_Что нужно сделать:_
A - Перечислите все места, реальные и мифологические, которые названы в тексте об операх.
B - Продублируйте фрагмент текста об операх между «В шестом эпизоде» и «освобождению его духа.» включительно.
C - Пожалуйста, допишите следующую часть текста об операх, начиная сразу после его последнего предложения.

В шестом эпизоде Иуда предает Иешуа. Эпизоды 1-4 2 части оперы представляют собой открытое и откровенно неравное взаимодействие вечных мифологических антиномий Добра и Зла, не только напоминающее мучительное шествие на Голгофу и Распятие (Добра), символически воплощенное через эпизоды травли Мастера, но и реально их воспроизводящее. Таковыми являются шествие на казнь и сцена казни Иешуа в эпизодах 1, 3 и 5. Высшей метафорой-идеей оперы становится идея смерти (Творца, Художника) как единственный путь к освобождению его духа.
Процесс развития оперы “Видения Иоанна Грозного” также основан на ключевых моментах христианского мифа. Сначала символично противопоставлены Видения, символизирующие вечные мифологические антиномии Добро (новгородские сцены) и Зло (Иоанн и его окружение). В Видении №9 Петр Волынец (Иуда) предает новгородцев. В результате в Видении 11 мифологические вечные антиномии Добро и Зло, как и в “Мастере и Маргарите”, вступают в открытое и откровенно неравное взаимодействие, напоминающее библейское шествие на Голгофу и Распятие, воплощенное через издевательства и зверства опричников над Архиепископом новгородским и новгородцами. Это взаимодействие заканчивается, в итоге, гибелью и стиранием с лица земли вольного Великого Новгорода (мифологической категории “Добро”).
Окончание оперы (Эпилог №3) выстроено также в соответствии с идеями христианского мифа и представляет собой отражение идеи Восхождения мифологической категории Добра к Небесной Руси и Нисхождение мифологической категории Зла в геенну Огненную (Ад).

_Представленные данные:_
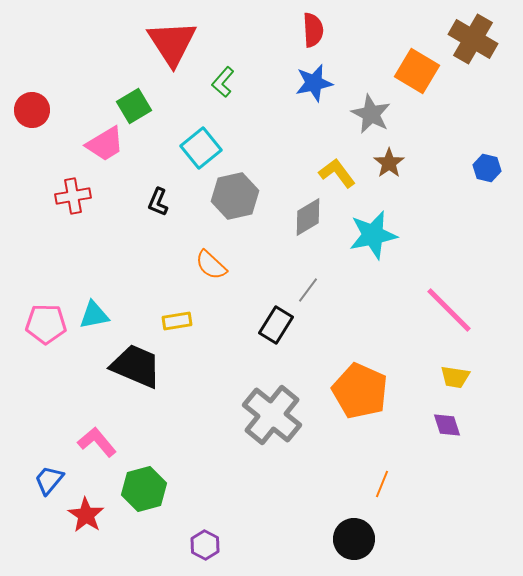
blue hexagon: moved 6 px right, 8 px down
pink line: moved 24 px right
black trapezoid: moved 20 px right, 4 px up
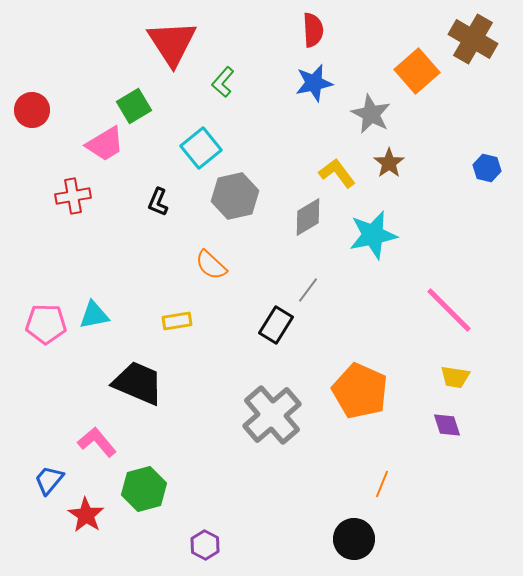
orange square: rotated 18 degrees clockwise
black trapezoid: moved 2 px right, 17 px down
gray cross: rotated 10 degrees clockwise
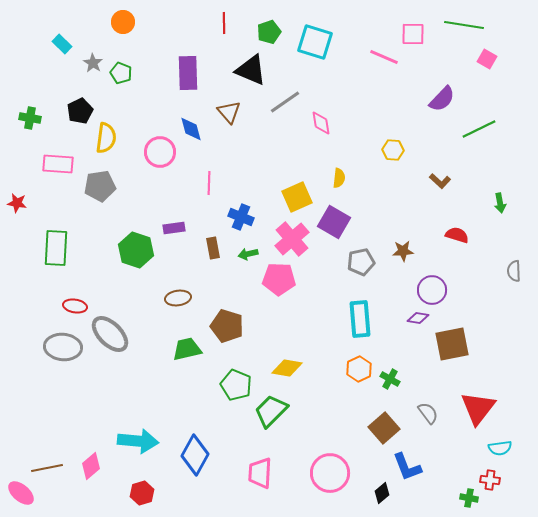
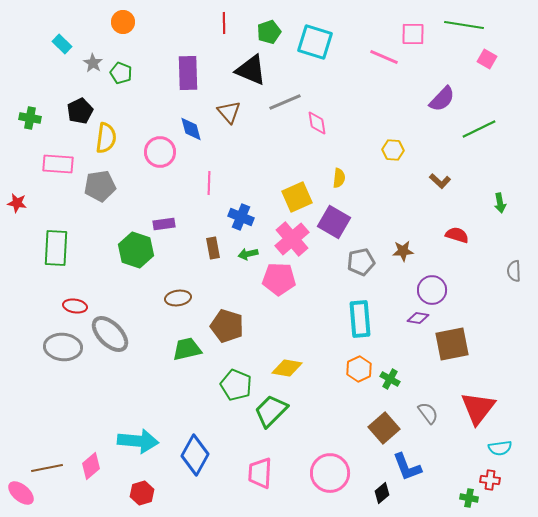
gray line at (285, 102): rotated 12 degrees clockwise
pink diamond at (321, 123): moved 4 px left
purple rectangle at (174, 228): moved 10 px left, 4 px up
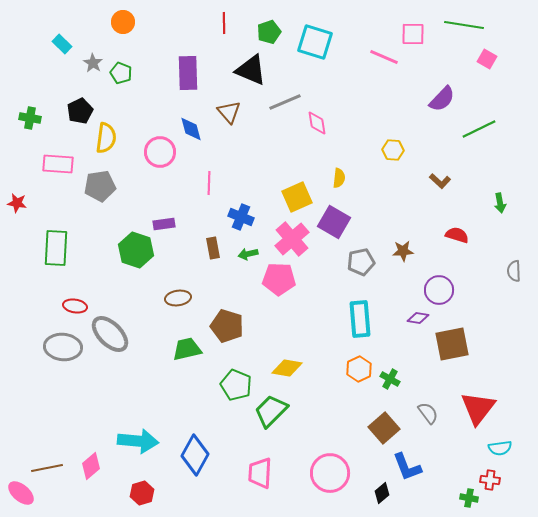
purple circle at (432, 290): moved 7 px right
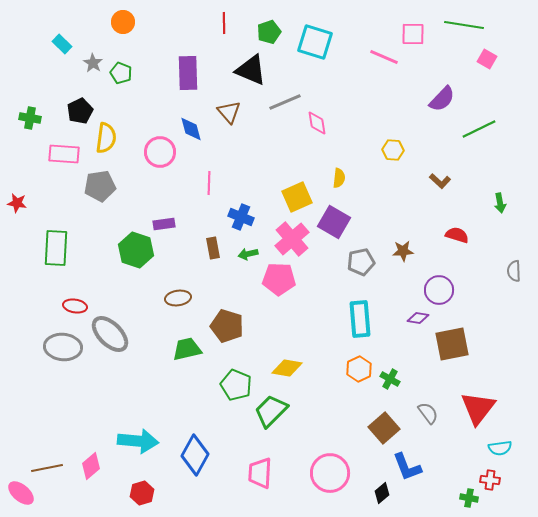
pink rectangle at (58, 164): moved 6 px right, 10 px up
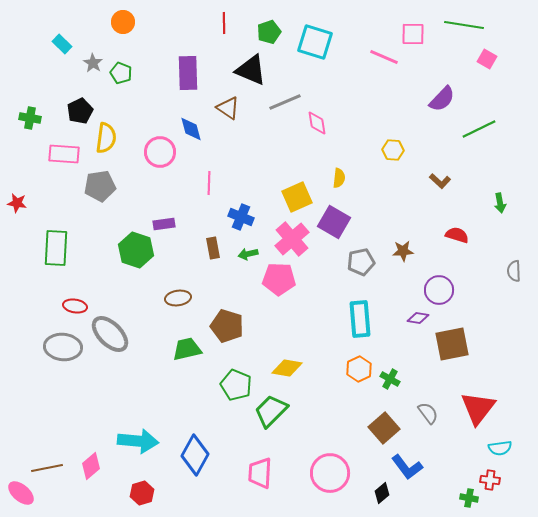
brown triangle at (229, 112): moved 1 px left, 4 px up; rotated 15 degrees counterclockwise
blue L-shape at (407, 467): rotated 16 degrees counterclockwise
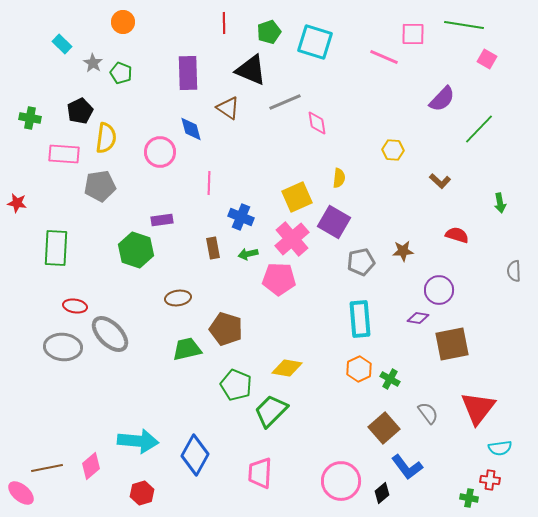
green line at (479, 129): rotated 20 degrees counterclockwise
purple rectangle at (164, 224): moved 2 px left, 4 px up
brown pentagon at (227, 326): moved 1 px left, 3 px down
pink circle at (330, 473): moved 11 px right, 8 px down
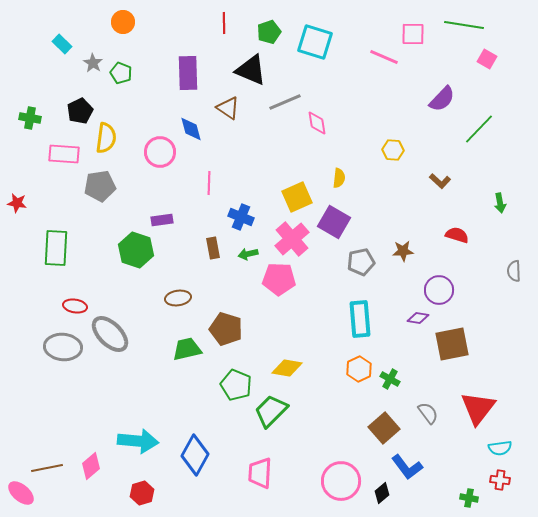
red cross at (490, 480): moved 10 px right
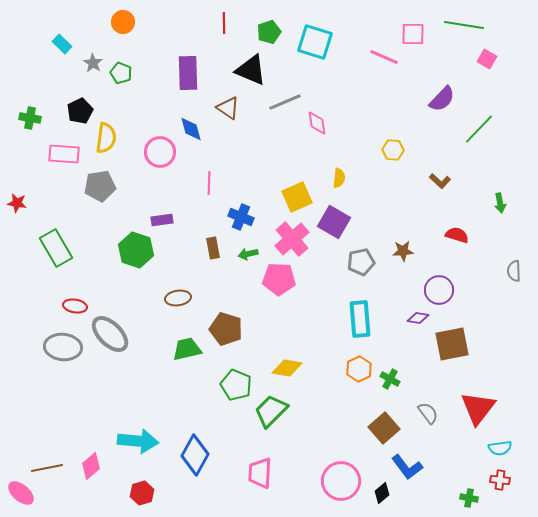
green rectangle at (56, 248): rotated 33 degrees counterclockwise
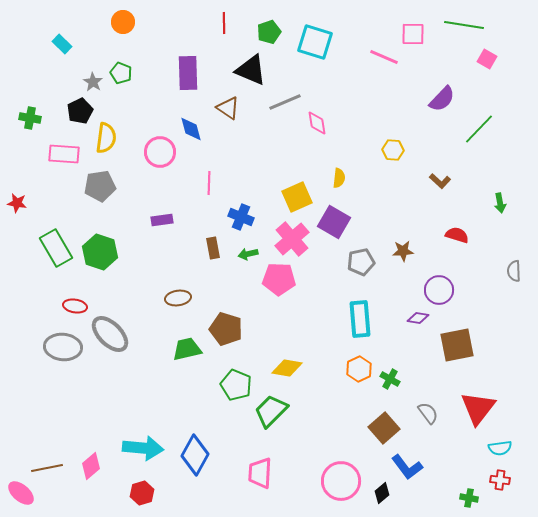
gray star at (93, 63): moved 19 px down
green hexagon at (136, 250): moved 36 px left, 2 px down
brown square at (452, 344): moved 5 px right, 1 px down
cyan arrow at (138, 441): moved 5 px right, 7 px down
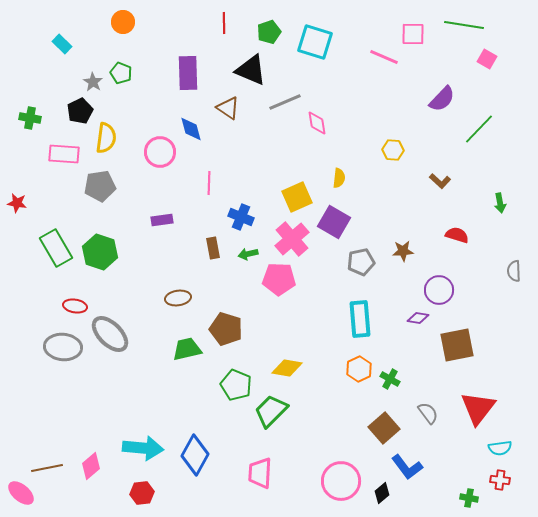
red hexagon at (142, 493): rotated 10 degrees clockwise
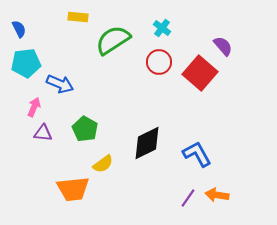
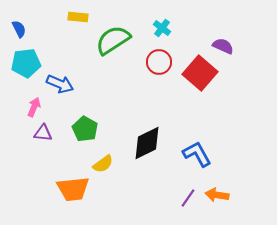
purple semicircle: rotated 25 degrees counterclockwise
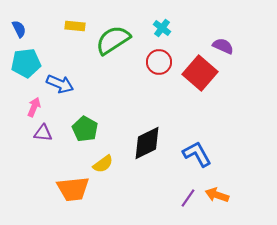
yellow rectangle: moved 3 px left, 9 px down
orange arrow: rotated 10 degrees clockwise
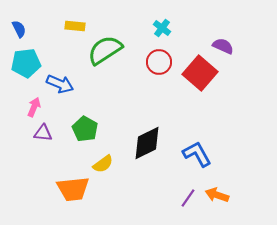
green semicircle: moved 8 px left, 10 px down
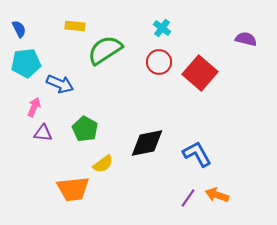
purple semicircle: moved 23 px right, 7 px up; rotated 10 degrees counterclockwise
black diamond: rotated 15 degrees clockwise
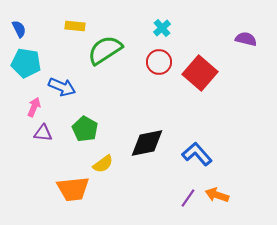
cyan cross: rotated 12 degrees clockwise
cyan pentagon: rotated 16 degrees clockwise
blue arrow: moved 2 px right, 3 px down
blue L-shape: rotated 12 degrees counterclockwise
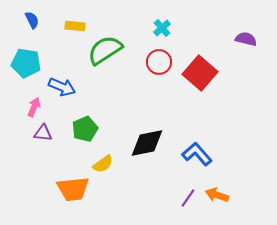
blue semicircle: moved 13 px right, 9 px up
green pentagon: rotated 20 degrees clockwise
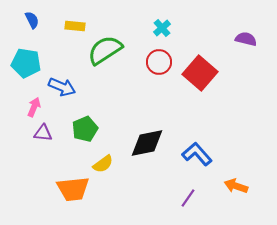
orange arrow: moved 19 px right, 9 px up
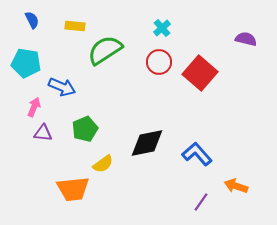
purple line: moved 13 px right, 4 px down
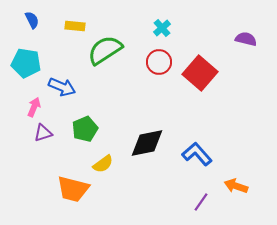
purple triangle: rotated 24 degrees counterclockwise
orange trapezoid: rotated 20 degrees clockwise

_Ответы:_
A - Голгофа, Великий Новгород, Небесная Русь, геенна Огненная (Ад).

B -
В шестом эпизоде Иуда предает Иешуа. Эпизоды 1-4 2 части оперы представляют собой открытое и откровенно неравное взаимодействие вечных мифологических антиномий Добра и Зла, не только напоминающее мучительное шествие на Голгофу и Распятие (Добра), символически воплощенное через эпизоды травли Мастера, но и реально их воспроизводящее. Таковыми являются шествие на казнь и сцена казни Иешуа в эпизодах 1, 3 и 5. Высшей метафорой-идеей оперы становится идея смерти (Творца, Художника) как единственный путь к освобождению его духа.

C -
Сам процесс развития оперы двигается сначала в вертикальном сопряжении известных фундаментальных мифологических антиномий “Низ” (Зло) – “Верх” (Добро), проявляясь в полярном чередовании резко контрастных картин Мира Реального и Мира Идеального в первом действии. Далее (Видение 11) он переходит в горизонтальную плоскость, когда оба мира – Идеальный и Реальный существуют уже одновременно в едином времени. Таким образом, процесс развития оперы в целом образует крест[11]:
Верх
Верх и Низ
Низ
В самом конце оперы, в финале, мифологические антиномии “Верх” и “Низ” опять переходят в вертикальную плоскость (Восхождение праведников к Небесной Руси и Нисхождение Иоанна в геенну огненную). Крест, в данном случае, может символизировать движение, Путь русской духовности, парадоксально объединяющей в себе полярно контрастные полюса. Такими полюсами являются известные мифологические антиномии “Верх” (Добро) и “Низ” (Зло).
Поскольку концепция оперы имеет апокалипсический финал, но при этом, как и любой миф, вопросительно разомкнута в бесконечность, есть основания полагать, что ее можно воспринимать как неуверенность, предупреждение, предостережение, обеспокоенность за тот Путь, который изберет Россия в дальнейшем.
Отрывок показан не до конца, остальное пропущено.